RECORDS SUPPLIED:
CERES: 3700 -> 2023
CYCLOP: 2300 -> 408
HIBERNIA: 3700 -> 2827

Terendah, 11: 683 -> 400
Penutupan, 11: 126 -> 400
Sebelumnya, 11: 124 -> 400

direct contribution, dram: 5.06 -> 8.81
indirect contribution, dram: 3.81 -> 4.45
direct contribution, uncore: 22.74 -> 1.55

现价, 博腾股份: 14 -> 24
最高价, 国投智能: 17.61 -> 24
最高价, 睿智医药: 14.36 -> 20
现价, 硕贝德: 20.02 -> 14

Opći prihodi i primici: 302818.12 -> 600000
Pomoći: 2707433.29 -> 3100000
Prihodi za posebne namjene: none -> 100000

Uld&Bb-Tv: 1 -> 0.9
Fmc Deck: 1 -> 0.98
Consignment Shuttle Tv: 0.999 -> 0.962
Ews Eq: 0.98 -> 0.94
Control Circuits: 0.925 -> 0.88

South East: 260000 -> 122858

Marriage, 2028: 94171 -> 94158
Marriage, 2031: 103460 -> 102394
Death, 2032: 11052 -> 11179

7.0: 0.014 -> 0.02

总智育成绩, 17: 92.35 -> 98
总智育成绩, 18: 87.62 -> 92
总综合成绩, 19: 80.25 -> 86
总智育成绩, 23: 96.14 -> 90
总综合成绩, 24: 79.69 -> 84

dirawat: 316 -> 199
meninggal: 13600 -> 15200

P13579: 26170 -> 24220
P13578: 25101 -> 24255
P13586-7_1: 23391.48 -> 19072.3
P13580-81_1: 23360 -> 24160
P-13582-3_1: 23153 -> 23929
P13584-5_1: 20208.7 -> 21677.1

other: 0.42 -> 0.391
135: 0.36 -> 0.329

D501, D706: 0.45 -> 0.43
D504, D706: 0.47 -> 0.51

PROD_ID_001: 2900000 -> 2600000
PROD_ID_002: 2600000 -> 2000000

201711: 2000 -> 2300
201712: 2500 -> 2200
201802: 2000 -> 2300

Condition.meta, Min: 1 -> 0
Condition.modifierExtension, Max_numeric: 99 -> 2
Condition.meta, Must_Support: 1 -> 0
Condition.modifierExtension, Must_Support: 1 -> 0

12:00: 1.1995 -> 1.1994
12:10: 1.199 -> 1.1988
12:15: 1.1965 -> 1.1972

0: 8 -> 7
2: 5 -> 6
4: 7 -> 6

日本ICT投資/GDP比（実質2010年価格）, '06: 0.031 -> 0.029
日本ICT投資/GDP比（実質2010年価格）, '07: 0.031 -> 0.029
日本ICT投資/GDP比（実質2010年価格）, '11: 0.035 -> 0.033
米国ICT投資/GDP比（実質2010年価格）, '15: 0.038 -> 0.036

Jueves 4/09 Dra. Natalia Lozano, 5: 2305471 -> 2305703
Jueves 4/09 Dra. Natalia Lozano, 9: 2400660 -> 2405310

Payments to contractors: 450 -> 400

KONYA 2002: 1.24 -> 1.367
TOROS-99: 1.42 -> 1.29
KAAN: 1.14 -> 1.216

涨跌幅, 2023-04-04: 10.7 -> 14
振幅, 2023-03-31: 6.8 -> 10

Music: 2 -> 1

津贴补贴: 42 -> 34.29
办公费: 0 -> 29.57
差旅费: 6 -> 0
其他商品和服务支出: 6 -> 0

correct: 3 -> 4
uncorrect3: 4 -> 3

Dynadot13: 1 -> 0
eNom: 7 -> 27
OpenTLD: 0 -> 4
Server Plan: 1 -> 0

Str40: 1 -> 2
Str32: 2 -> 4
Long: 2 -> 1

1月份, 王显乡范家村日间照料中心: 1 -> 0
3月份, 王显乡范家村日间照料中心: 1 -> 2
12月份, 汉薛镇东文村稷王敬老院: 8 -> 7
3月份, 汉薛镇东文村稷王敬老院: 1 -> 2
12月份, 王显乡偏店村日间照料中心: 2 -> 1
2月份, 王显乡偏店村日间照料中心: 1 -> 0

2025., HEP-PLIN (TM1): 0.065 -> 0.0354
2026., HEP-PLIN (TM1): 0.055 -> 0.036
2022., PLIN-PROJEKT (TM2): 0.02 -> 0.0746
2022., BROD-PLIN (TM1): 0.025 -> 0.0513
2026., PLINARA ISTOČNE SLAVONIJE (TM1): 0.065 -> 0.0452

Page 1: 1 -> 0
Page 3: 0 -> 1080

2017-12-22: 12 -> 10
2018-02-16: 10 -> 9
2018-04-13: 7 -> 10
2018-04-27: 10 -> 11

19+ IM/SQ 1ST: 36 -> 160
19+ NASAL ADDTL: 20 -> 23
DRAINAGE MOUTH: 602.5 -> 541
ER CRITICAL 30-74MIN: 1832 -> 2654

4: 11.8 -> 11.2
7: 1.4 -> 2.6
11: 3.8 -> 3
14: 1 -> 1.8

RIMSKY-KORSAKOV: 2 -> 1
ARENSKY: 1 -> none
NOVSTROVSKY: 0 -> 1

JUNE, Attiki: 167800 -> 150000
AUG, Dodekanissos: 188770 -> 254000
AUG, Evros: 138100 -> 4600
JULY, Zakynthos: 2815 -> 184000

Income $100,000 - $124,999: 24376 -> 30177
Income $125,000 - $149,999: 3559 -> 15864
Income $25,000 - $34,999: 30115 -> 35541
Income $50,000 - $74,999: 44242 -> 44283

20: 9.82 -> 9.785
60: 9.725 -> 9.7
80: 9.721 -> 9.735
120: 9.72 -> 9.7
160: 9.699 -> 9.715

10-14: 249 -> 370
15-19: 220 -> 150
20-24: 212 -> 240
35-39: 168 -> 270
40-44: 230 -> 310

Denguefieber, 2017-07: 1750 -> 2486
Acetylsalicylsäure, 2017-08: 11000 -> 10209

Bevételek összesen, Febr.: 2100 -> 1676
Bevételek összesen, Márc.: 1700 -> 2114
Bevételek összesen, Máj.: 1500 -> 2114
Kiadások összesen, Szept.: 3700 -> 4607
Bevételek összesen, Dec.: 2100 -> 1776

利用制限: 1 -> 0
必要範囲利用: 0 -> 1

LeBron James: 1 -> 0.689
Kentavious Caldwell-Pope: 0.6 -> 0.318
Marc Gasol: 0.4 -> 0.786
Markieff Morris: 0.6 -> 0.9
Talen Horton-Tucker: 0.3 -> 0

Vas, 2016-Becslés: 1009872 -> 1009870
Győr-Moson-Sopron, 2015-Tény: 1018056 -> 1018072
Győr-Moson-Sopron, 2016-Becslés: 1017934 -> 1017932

PROBLEM DESCRIPTION: Across the whole listing above, find every line with the string "Income" and copy it.

EXPECTED OUTPUT:
Income $100,000 - $124,999: 24376 -> 30177
Income $125,000 - $149,999: 3559 -> 15864
Income $25,000 - $34,999: 30115 -> 35541
Income $50,000 - $74,999: 44242 -> 44283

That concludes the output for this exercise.